The calls come as pubs across the state reopen to a maximum capacity of 80 people, however, gaming rooms remain shut.
Under current plans, pubs and clubs will be allowed to welcome punters back into their pokie rooms as part of the third stage of reopening, but the date for this has not yet been set, according to Cruise 1323.
The Adelaide Advertiser reports that the venue lockdowns have been costing the state’s pubs and clubs around $1 million per day.
Prior to South Australia’s lockdown, around $54 million was played through the state’s pokies.
Not everybody is as keen to see the return of the pokies, with gambling reform advocates arguing that now is the time to break Australians’ relationship with the machines.
The shutdown has seen the ACT’s chief minister Andrew Barr offering community clubs in Canberra $15,000 to hand back their poker machine licenses.
The Alliance for Gambling Reform is pushing for other state and territory governments across the country to introduce similar measures.

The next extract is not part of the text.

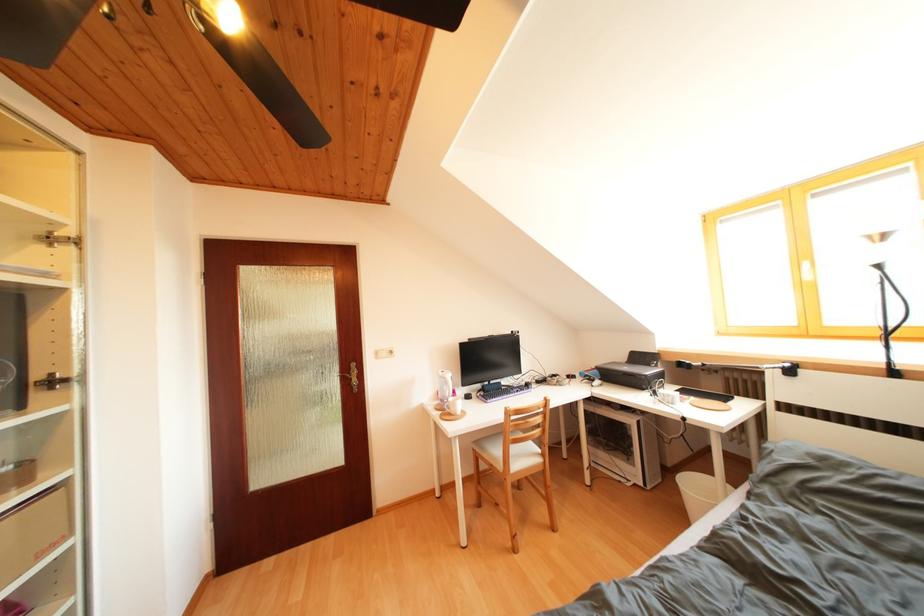
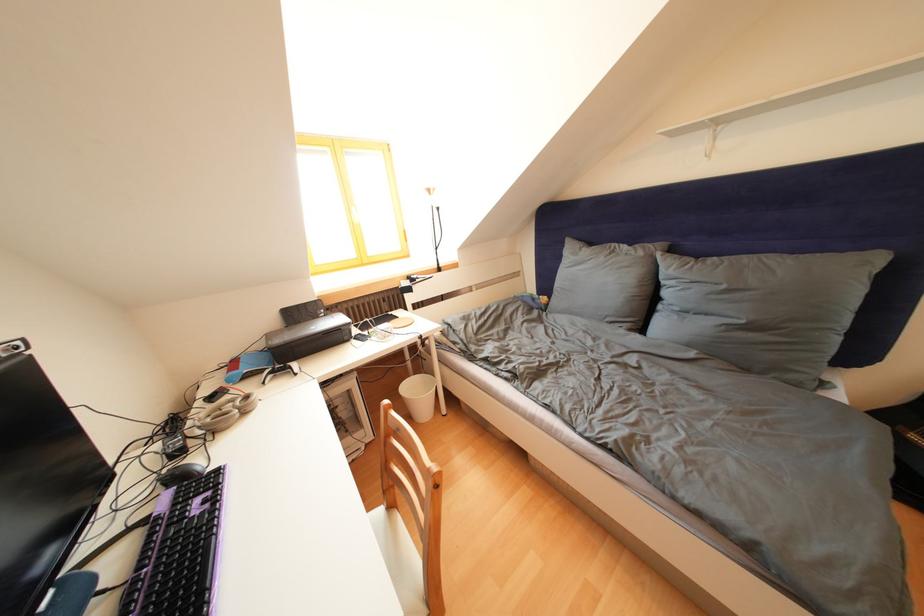
In the second image, find the point that corresponds to the point at 655,370 in the first image.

New South Wales became the first state to allow some gaming venues to reopen.
Over 12,000 gaming machines operate in South Australia.
— 10 News First Adelaide (@10NewsFirstAdl) June 1, 2020
A source in the gaming industry says that facilities will likely have to limit capacity to one person every four square metres of floor space.

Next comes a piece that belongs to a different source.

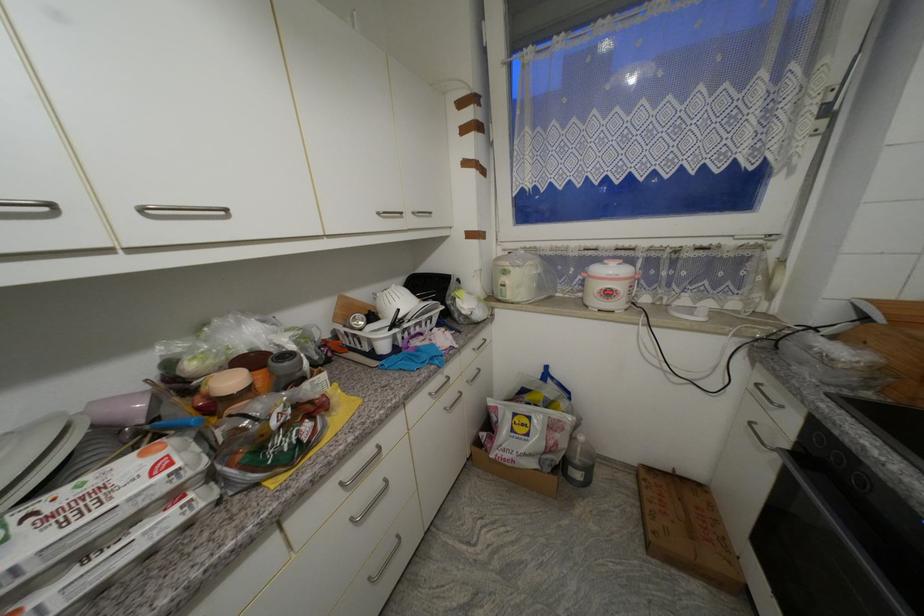
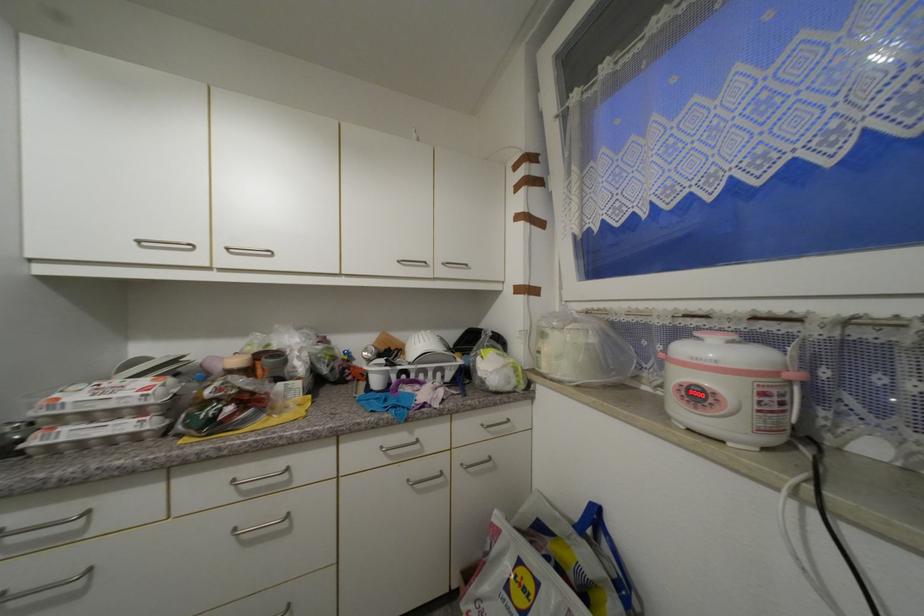
The point at [347,485] is marked in the first image. Where is the corresponding point in the second image?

People will be required to maintain a 1.5 metre distance between each other.
In addition, patrons will likely be required to submit to a temperature reading before entering.
Every second gaming machine will be likely turned off and their stools removed.
Table games will be restricted to three or four people per table with a seat separating each person.
Companies like Crown Resorts face some major decisions in the coming weeks.
The company stood down 95 per cent of its employees after the shutdowns, while the Star did the same with 90 per cent of its staff.
Not only do they want to bring back as many employees as possible, they want to stave off further financial losses.
The sooner they are able to resume some type of operations, the sooner their executives can figure out their next steps and a better picture of the future.
Many gambling enthusiasts and poker players moved their action to online casinos and poker rooms during shutdown.
With no live options available, they tested out many of the online casinos that still offer poker games and casino games to Aussies.
Some online casinos reported deposits up 60 per cent in the past month, though initial numbers in March indicate as much as a 67 per cent increase.
None of the companies benefiting from online gambling are located in Australia due to strict laws that prohibit any online poker or casino activities.
Since prohibition doesn’t work – especially in a time of home-based quarantines – online gambling is thriving.
Google Trends reported searches for online poker and online casinos in Australia have quadrupled since mid-March.
States and territories in Australia all have a different timeline for reopening their pubs, clubs, casinos and pokies venues.